Além disso, a oferta dos itinerários precisa ser mais responsável para evitar a desigualdade que atinge, principalmente, escolas públicas em regiões menos desenvolvidas do país. Se em escolas privadas ou de redes públicas mais estruturadas o estudante consegue ter acesso a um cardápio que atende aos seus interesses, nos contextos mais escassos, as oportunidades também rareiam.
Sem atropelos
Secretária de Educação do Rio Grande do Sul, Raquel Teixeira acredita que, antes de se propor uma nova reforma, é preciso esperar o fim do ciclo atual, o que possibilitará uma avaliação mais concreta dos resultados.
— Não está na hora de revogar. Só é possível analisar os resultados da reforma depois de pelo menos três anos completos. É um ciclo. Nos segundos anos do Ensino Médio, temos somente três meses de vivência dos itinerários — disse ela.
É nesses itinerários formativos, defende a secretária, que está um dos principais avanços propostos pela lei. Dentro desse modelo, o estudante pode compor seu próprio currículo a partir de disciplinas e projetos que contemplem seus objetivos, para além das disciplinas obrigatórias. Assim, lembra Raquel, é possível equilibrar uma formação voltada ao ensino superior com a educação profissional, preparando os alunos para os desafios do atual mercado de trabalho.
— A grande motivação desse projeto foi romper o ciclo de desigualdade, ajudando o aluno de nível socioeconômico mais baixo a fazer escolhas adequadas. Por isso o foco no protagonismo, nos itinerários e na sua capacidade de escolha — diz.
Escola mais atrativa
Considerando a alta taxa de evasão escolar que atinge o ensino médio desde antes da pandemia de covid-19, Raquel pontua que a principal preocupação da reforma do ensino médio é transformar a escola em um espaço mais atrativo aos alunos.
— O Ensino Médio no Brasil nunca teve identidade própria, ele era uma ponte de preparação para a universidade. Só que apenas 20% desses jovens vão à universidade, enquanto 80% ou não terminam ou não estão preparados para a carreira que escolherem — afirma.
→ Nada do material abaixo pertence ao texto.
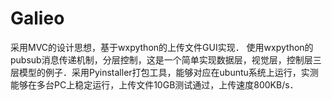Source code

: # Galieo

采用MVC的设计思想，基于wxpython的上传文件GUI实现．
使用wxpython的pubsub消息传递机制，分层控制，这是一个简单实现数据层，视觉层，控制层三层模型的例子．采用Pyinstaller打包工具，能够对应在ubuntu系统上运行，实测能够在多台PC上稳定运行，上传文件10GB测试通过，上传速度800KB/s．


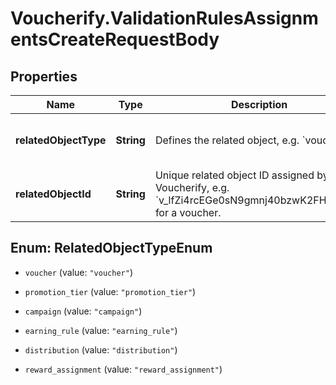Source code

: # Voucherify.ValidationRulesAssignmentsCreateRequestBody

## Properties

Name | Type | Description | Notes
------------ | ------------- | ------------- | -------------
**relatedObjectType** | **String** | Defines the related object, e.g. &#x60;voucher&#x60;. | [optional] [default to &#39;voucher&#39;]
**relatedObjectId** | **String** | Unique related object ID assigned by Voucherify, e.g. &#x60;v_lfZi4rcEGe0sN9gmnj40bzwK2FH6QUno&#x60; for a voucher. | [optional] 



## Enum: RelatedObjectTypeEnum


* `voucher` (value: `"voucher"`)

* `promotion_tier` (value: `"promotion_tier"`)

* `campaign` (value: `"campaign"`)

* `earning_rule` (value: `"earning_rule"`)

* `distribution` (value: `"distribution"`)

* `reward_assignment` (value: `"reward_assignment"`)





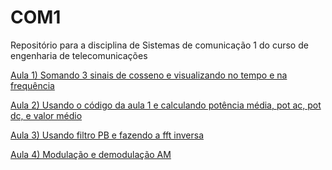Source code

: # COM1
Repositório para a disciplina de Sistemas de comunicação 1 do curso de engenharia de telecomunicações

[Aula 1) Somando 3 sinais de cosseno e visualizando no tempo e na frequência](aula1.m)

[Aula 2) Usando o código da aula 1 e calculando potência média, pot ac, pot dc, e valor médio ](aula2.m)

[Aula 3) Usando filtro PB e fazendo a fft inversa](aula3.m)

[Aula 4) Modulação e demodulação AM](aula4.m)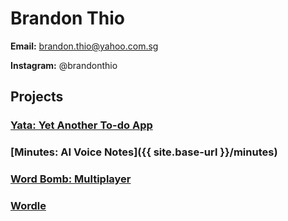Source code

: # Brandon Thio

**Email:** [brandon.thio@yahoo.com.sg](mailto:brandon.thio@yahoo.com.sg)

**Instagram:** @brandonthio

## Projects

### [Yata: Yet Another To-do App](https://www.yata-gtd.com)

### [Minutes: AI Voice Notes]({{ site.base-url }}/minutes)

### [Word Bomb: Multiplayer](https://apps.apple.com/us/app/word-bomb-multiplayer/id1577748567)

### [Wordle](https://apps.apple.com/us/app/wordsmith-guess-the-word/id1608476770)

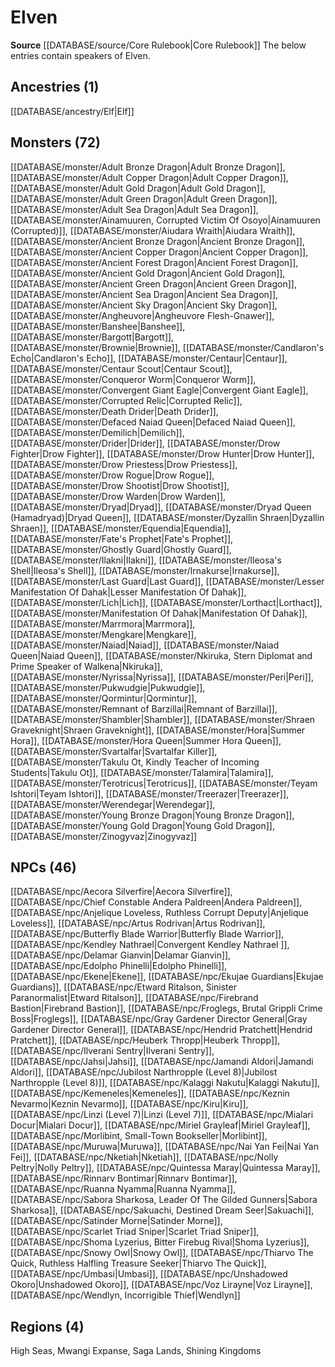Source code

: ﻿---
id: '4'
name: Elven
rarity: Common
source: '[[DATABASE/source/Core Rulebook|Core Rulebook]]'
type: Language

---
# Elven

**Source** [[DATABASE/source/Core Rulebook|Core Rulebook]] 
The below entries contain speakers of Elven.

## Ancestries (1)

[[DATABASE/ancestry/Elf|Elf]]

## Monsters (72)

[[DATABASE/monster/Adult Bronze Dragon|Adult Bronze Dragon]], [[DATABASE/monster/Adult Copper Dragon|Adult Copper Dragon]], [[DATABASE/monster/Adult Gold Dragon|Adult Gold Dragon]], [[DATABASE/monster/Adult Green Dragon|Adult Green Dragon]], [[DATABASE/monster/Adult Sea Dragon|Adult Sea Dragon]], [[DATABASE/monster/Ainamuuren, Corrupted Victim Of Osoyo|Ainamuuren (Corrupted)]], [[DATABASE/monster/Aiudara Wraith|Aiudara Wraith]], [[DATABASE/monster/Ancient Bronze Dragon|Ancient Bronze Dragon]], [[DATABASE/monster/Ancient Copper Dragon|Ancient Copper Dragon]], [[DATABASE/monster/Ancient Forest Dragon|Ancient Forest Dragon]], [[DATABASE/monster/Ancient Gold Dragon|Ancient Gold Dragon]], [[DATABASE/monster/Ancient Green Dragon|Ancient Green Dragon]], [[DATABASE/monster/Ancient Sea Dragon|Ancient Sea Dragon]], [[DATABASE/monster/Ancient Sky Dragon|Ancient Sky Dragon]], [[DATABASE/monster/Angheuvore|Angheuvore Flesh-Gnawer]], [[DATABASE/monster/Banshee|Banshee]], [[DATABASE/monster/Bargott|Bargott]], [[DATABASE/monster/Brownie|Brownie]], [[DATABASE/monster/Candlaron's Echo|Candlaron's Echo]], [[DATABASE/monster/Centaur|Centaur]], [[DATABASE/monster/Centaur Scout|Centaur Scout]], [[DATABASE/monster/Conqueror Worm|Conqueror Worm]], [[DATABASE/monster/Convergent Giant Eagle|Convergent Giant Eagle]], [[DATABASE/monster/Corrupted Relic|Corrupted Relic]], [[DATABASE/monster/Death Drider|Death Drider]], [[DATABASE/monster/Defaced Naiad Queen|Defaced Naiad Queen]], [[DATABASE/monster/Demilich|Demilich]], [[DATABASE/monster/Drider|Drider]], [[DATABASE/monster/Drow Fighter|Drow Fighter]], [[DATABASE/monster/Drow Hunter|Drow Hunter]], [[DATABASE/monster/Drow Priestess|Drow Priestess]], [[DATABASE/monster/Drow Rogue|Drow Rogue]], [[DATABASE/monster/Drow Shootist|Drow Shootist]], [[DATABASE/monster/Drow Warden|Drow Warden]], [[DATABASE/monster/Dryad|Dryad]], [[DATABASE/monster/Dryad Queen (Hamadryad)|Dryad Queen]], [[DATABASE/monster/Dyzallin Shraen|Dyzallin Shraen]], [[DATABASE/monster/Equendia|Equendia]], [[DATABASE/monster/Fate's Prophet|Fate's Prophet]], [[DATABASE/monster/Ghostly Guard|Ghostly Guard]], [[DATABASE/monster/Ilakni|Ilakni]], [[DATABASE/monster/Ileosa's Shell|Ileosa's Shell]], [[DATABASE/monster/Irnakurse|Irnakurse]], [[DATABASE/monster/Last Guard|Last Guard]], [[DATABASE/monster/Lesser Manifestation Of Dahak|Lesser Manifestation Of Dahak]], [[DATABASE/monster/Lich|Lich]], [[DATABASE/monster/Lorthact|Lorthact]], [[DATABASE/monster/Manifestation Of Dahak|Manifestation Of Dahak]], [[DATABASE/monster/Marrmora|Marrmora]], [[DATABASE/monster/Mengkare|Mengkare]], [[DATABASE/monster/Naiad|Naiad]], [[DATABASE/monster/Naiad Queen|Naiad Queen]], [[DATABASE/monster/Nkiruka, Stern Diplomat and Prime Speaker of Walkena|Nkiruka]], [[DATABASE/monster/Nyrissa|Nyrissa]], [[DATABASE/monster/Peri|Peri]], [[DATABASE/monster/Pukwudgie|Pukwudgie]], [[DATABASE/monster/Qormintur|Qormintur]], [[DATABASE/monster/Remnant of Barzillai|Remnant of Barzillai]], [[DATABASE/monster/Shambler|Shambler]], [[DATABASE/monster/Shraen Graveknight|Shraen Graveknight]], [[DATABASE/monster/Hora|Summer Hora]], [[DATABASE/monster/Hora Queen|Summer Hora Queen]], [[DATABASE/monster/Svartalfar|Svartalfar Killer]], [[DATABASE/monster/Takulu Ot, Kindly Teacher of Incoming Students|Takulu Ot]], [[DATABASE/monster/Talamira|Talamira]], [[DATABASE/monster/Terotricus|Terotricus]], [[DATABASE/monster/Teyam Ishtori|Teyam Ishtori]], [[DATABASE/monster/Treerazer|Treerazer]], [[DATABASE/monster/Werendegar|Werendegar]], [[DATABASE/monster/Young Bronze Dragon|Young Bronze Dragon]], [[DATABASE/monster/Young Gold Dragon|Young Gold Dragon]], [[DATABASE/monster/Zinogyvaz|Zinogyvaz]]

## NPCs (46)

[[DATABASE/npc/Aecora Silverfire|Aecora Silverfire]], [[DATABASE/npc/Chief Constable Andera Paldreen|Andera Paldreen]], [[DATABASE/npc/Anjelique Loveless, Ruthless Corrupt Deputy|Anjelique Loveless]], [[DATABASE/npc/Artus Rodrivan|Artus Rodrivan]], [[DATABASE/npc/Butterfly Blade Warrior|Butterfly Blade Warrior]], [[DATABASE/npc/Kendley Nathrael|Convergent Kendley Nathrael ]], [[DATABASE/npc/Delamar Gianvin|Delamar Gianvin]], [[DATABASE/npc/Edolpho Phinelli|Edolpho Phinelli]], [[DATABASE/npc/Ekene|Ekene]], [[DATABASE/npc/Ekujae Guardians|Ekujae Guardians]], [[DATABASE/npc/Etward Ritalson, Sinister Paranormalist|Etward Ritalson]], [[DATABASE/npc/Firebrand Bastion|Firebrand Bastion]], [[DATABASE/npc/Froglegs, Brutal Grippli Crime Boss|Froglegs]], [[DATABASE/npc/Gray Gardener Director General|Gray Gardener Director General]], [[DATABASE/npc/Hendrid Pratchett|Hendrid Pratchett]], [[DATABASE/npc/Heuberk Thropp|Heuberk Thropp]], [[DATABASE/npc/Ilverani Sentry|Ilverani Sentry]], [[DATABASE/npc/Jahsi|Jahsi]], [[DATABASE/npc/Jamandi Aldori|Jamandi Aldori]], [[DATABASE/npc/Jubilost Narthropple (Level 8)|Jubilost Narthropple (Level 8)]], [[DATABASE/npc/Kalaggi Nakutu|Kalaggi Nakutu]], [[DATABASE/npc/Kemeneles|Kemeneles]], [[DATABASE/npc/Keznin Nevarmo|Keznin Nevarmo]], [[DATABASE/npc/Kiru|Kiru]], [[DATABASE/npc/Linzi (Level 7)|Linzi (Level 7)]], [[DATABASE/npc/Mialari Docur|Mialari Docur]], [[DATABASE/npc/Miriel Grayleaf|Miriel Grayleaf]], [[DATABASE/npc/Morlibint, Small-Town Bookseller|Morlibint]], [[DATABASE/npc/Muruwa|Muruwa]], [[DATABASE/npc/Nai Yan Fei|Nai Yan Fei]], [[DATABASE/npc/Nketiah|Nketiah]], [[DATABASE/npc/Nolly Peltry|Nolly Peltry]], [[DATABASE/npc/Quintessa Maray|Quintessa Maray]], [[DATABASE/npc/Rinnarv Bontimar|Rinnarv Bontimar]], [[DATABASE/npc/Ruanna Nyamma|Ruanna Nyamma]], [[DATABASE/npc/Sabora Sharkosa, Leader Of The Gilded Gunners|Sabora Sharkosa]], [[DATABASE/npc/Sakuachi, Destined Dream Seer|Sakuachi]], [[DATABASE/npc/Satinder Morne|Satinder Morne]], [[DATABASE/npc/Scarlet Triad Sniper|Scarlet Triad Sniper]], [[DATABASE/npc/Shoma Lyzerius, Bitter Firebug Rival|Shoma Lyzerius]], [[DATABASE/npc/Snowy Owl|Snowy Owl]], [[DATABASE/npc/Thiarvo The Quick, Ruthless Halfling Treasure Seeker|Thiarvo The Quick]], [[DATABASE/npc/Umbasi|Umbasi]], [[DATABASE/npc/Unshadowed Okoro|Unshadowed Okoro]], [[DATABASE/npc/Voz Lirayne|Voz Lirayne]], [[DATABASE/npc/Wendlyn, Incorrigible Thief|Wendlyn]]

## Regions (4)

High Seas, Mwangi Expanse, Saga Lands, Shining Kingdoms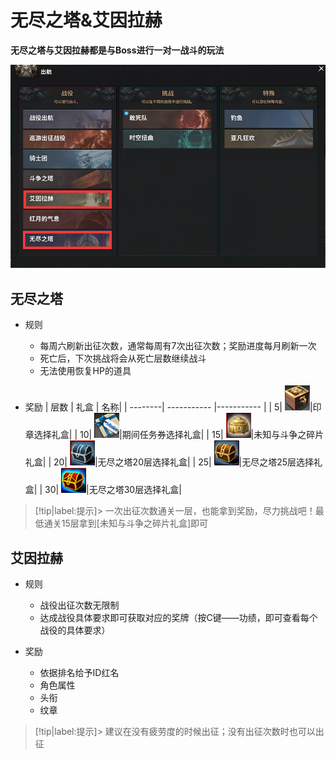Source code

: # 无尽之塔&艾因拉赫 <!-- {docsify-ignore-all} -->
**无尽之塔与艾因拉赫都是与Boss进行一对一战斗的玩法**

![Alt text](image.png ':size=50%')


## 无尽之塔
-   规则 
    -   每周六刷新出征次数，通常每周有7次出征次数；奖励进度每月刷新一次
    -   死亡后，下次挑战将会从死亡层数继续战斗
    -   无法使用恢复HP的道具

-   奖励
    | 层数  | 礼盒 | 名称|
    | --------| ----------- |----------- |
    | 5|  ![Alt text](image-1.png)|印章选择礼盒|
    | 10|  ![Alt text](image-2.png)|期间任务券选择礼盒|
    | 15| ![Alt text](image-3.png)|未知与斗争之碎片礼盒|
    | 20|  ![Alt text](image-4.png)|无尽之塔20层选择礼盒|
    | 25|  ![Alt text](image-5.png)|无尽之塔25层选择礼盒|
    | 30|  ![Alt text](image-6.png)|无尽之塔30层选择礼盒|

> [!tip|label:提示]> 一次出征次数通关一层，也能拿到奖励，尽力挑战吧！最低通关15层拿到[未知与斗争之碎片礼盒]即可


##  艾因拉赫
-   规则
    -   战役出征次数无限制
    -   达成战役具体要求即可获取对应的奖牌（按C键——功绩，即可查看每个战役的具体要求）

-   奖励
    -   依据排名给予ID红名
    -   角色属性
    -   头衔
    -   纹章

> [!tip|label:提示]> 建议在没有疲劳度的时候出征；没有出征次数时也可以出征




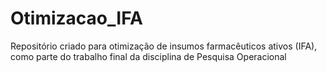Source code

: # Otimizacao_IFA
Repositório criado para otimização de insumos farmacêuticos ativos (IFA), como parte do trabalho final da disciplina de Pesquisa Operacional
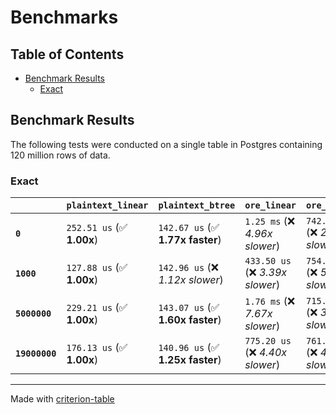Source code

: # Benchmarks

## Table of Contents

- [Benchmark Results](#benchmark-results)
    - [Exact](#exact)

## Benchmark Results

The following tests were conducted on a single table in Postgres containing 120 million rows of data.

### Exact

|                | `plaintext_linear`          | `plaintext_btree`                | `ore_linear`                     | `ore_btree`                       |
|:---------------|:----------------------------|:---------------------------------|:---------------------------------|:--------------------------------- |
| **`0`**        | `252.51 us` (✅ **1.00x**)   | `142.67 us` (✅ **1.77x faster**) | `1.25 ms` (❌ *4.96x slower*)     | `742.45 us` (❌ *2.94x slower*)    |
| **`1000`**     | `127.88 us` (✅ **1.00x**)   | `142.96 us` (❌ *1.12x slower*)   | `433.50 us` (❌ *3.39x slower*)   | `754.43 us` (❌ *5.90x slower*)    |
| **`5000000`**  | `229.21 us` (✅ **1.00x**)   | `143.07 us` (✅ **1.60x faster**) | `1.76 ms` (❌ *7.67x slower*)     | `715.12 us` (❌ *3.12x slower*)    |
| **`19000000`** | `176.13 us` (✅ **1.00x**)   | `140.96 us` (✅ **1.25x faster**) | `775.20 us` (❌ *4.40x slower*)   | `761.21 us` (❌ *4.32x slower*)    |

---
Made with [criterion-table](https://github.com/nu11ptr/criterion-table)

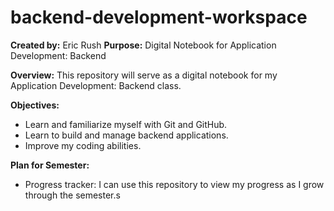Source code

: # backend-development-workspace

**Created by:** Eric Rush
**Purpose:** Digital Notebook for Application Development: Backend

**Overview:**
    This repository will serve as a digital notebook for my Application Development: Backend class.

**Objectives:**
- Learn and familiarize myself with Git and GitHub.
- Learn to build and manage backend applications.
- Improve my coding abilities.


**Plan for Semester:**
- Progress tracker: I can use this repository to view my progress as I grow through the semester.s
Uma pesquisa do Centro de Políticas Sociais da Fundação Getúlio Vargas (FGV) aponta que a falta de motivação dos estudantes é responsável por quase metade dos casos de evasão escolar no Brasil, o que hoje afeta mais de 2 milhões de crianças e adolescentes no país.
— O Ensino Médio anterior não nos atende. As 15 disciplinas obrigatórias em quatro horas provocaram baixíssima aprendizagem e altíssimo abandono — diz Raquel.
O Ensino Médio anterior não nos atende. As 15 disciplinas obrigatórias em quatro horas provocaram baixíssima aprendizagem e altíssimo abandono.
RAQUEL TEIXEIRA
Secretária de Educação do Rio Grande do Sul
Mesmo tendo esses desafios pela frente, ao olhar no retrovisor, o país se depara com um cenário que, até poucas décadas atrás, era muito mais preocupante.
— A foto é ruim, mas o filme nem tanto. O Brasil entrou com cem anos de atraso em relação ao resto do mundo. Quando eu fiz o ensino médio, cerca de 10% da população tinha acesso, era restrito a uma elite. Nos últimos 40 anos, nós universalizamos o acesso à educação no país — afirma a secretária de Educação do Rio Grande do Sul.
As informações são do jornal O Estado de S. Paulo.